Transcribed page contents
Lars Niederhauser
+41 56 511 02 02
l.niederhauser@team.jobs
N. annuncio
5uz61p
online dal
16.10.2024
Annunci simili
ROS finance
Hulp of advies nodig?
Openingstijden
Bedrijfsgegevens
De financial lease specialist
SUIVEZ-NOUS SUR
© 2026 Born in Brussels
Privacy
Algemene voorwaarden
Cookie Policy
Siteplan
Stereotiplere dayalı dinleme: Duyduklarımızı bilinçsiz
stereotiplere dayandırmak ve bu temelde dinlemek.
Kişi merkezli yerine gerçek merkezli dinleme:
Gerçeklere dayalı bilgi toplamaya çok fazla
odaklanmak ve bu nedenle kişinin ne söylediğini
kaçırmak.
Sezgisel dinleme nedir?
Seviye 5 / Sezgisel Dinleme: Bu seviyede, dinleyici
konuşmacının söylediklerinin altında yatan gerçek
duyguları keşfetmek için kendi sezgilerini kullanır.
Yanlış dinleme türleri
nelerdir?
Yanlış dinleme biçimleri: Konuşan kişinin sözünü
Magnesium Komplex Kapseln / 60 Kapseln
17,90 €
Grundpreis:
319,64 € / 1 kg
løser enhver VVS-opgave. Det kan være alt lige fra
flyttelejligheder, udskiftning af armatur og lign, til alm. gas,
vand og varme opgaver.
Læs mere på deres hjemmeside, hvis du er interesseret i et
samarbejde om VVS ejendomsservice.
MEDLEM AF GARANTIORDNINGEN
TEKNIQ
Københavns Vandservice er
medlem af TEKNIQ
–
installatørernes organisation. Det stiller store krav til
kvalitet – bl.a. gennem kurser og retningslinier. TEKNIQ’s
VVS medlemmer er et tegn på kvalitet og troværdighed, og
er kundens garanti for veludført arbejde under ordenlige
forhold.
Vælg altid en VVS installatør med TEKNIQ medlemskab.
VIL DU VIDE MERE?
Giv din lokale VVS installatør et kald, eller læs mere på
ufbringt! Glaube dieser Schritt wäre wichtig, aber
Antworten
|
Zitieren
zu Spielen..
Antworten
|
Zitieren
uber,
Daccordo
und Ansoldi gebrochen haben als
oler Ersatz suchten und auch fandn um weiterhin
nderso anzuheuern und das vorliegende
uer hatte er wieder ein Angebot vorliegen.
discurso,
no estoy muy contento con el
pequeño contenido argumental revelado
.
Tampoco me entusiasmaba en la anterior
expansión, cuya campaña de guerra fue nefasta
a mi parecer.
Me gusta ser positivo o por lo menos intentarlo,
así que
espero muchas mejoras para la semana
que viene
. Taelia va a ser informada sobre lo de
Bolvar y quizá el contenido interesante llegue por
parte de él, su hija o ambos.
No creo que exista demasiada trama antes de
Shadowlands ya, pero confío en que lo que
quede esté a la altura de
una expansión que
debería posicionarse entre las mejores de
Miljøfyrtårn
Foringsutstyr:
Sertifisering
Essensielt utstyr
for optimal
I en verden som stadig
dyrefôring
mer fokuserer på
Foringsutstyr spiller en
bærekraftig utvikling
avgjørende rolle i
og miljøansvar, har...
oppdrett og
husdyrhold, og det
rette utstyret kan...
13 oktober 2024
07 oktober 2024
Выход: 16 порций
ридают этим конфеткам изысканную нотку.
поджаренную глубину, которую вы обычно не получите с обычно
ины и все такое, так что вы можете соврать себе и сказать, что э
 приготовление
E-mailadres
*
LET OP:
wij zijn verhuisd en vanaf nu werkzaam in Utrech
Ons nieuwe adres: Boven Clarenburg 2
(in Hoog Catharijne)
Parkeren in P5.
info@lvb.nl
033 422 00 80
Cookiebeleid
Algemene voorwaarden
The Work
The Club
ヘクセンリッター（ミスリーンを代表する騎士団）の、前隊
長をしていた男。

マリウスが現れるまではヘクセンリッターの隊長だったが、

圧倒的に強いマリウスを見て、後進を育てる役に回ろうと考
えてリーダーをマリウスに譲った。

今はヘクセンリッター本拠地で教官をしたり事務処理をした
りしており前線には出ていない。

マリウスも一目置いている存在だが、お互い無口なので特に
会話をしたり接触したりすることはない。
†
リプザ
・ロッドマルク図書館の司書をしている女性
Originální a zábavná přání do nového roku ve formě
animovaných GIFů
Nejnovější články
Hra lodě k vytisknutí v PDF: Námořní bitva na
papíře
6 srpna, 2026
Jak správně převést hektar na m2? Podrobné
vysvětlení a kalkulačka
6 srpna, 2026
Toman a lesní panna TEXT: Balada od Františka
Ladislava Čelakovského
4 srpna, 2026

What you should do:
Copy out each line of the data above, exactly, if it lies between the line holding "Bolvar y quizá" and the line holding "Parkeren in P5.", inclusive; copy no other line.

Response box:
Bolvar y quizá el contenido interesante llegue por
parte de él, su hija o ambos.
No creo que exista demasiada trama antes de
Shadowlands ya, pero confío en que lo que
quede esté a la altura de
una expansión que
debería posicionarse entre las mejores de
Miljøfyrtårn
Foringsutstyr:
Sertifisering
Essensielt utstyr
for optimal
I en verden som stadig
dyrefôring
mer fokuserer på
Foringsutstyr spiller en
bærekraftig utvikling
avgjørende rolle i
og miljøansvar, har...
oppdrett og
husdyrhold, og det
rette utstyret kan...
13 oktober 2024
07 oktober 2024
Выход: 16 порций
ридают этим конфеткам изысканную нотку.
поджаренную глубину, которую вы обычно не получите с обычно
ины и все такое, так что вы можете соврать себе и сказать, что э
 приготовление
E-mailadres
*
LET OP:
wij zijn verhuisd en vanaf nu werkzaam in Utrech
Ons nieuwe adres: Boven Clarenburg 2
(in Hoog Catharijne)
Parkeren in P5.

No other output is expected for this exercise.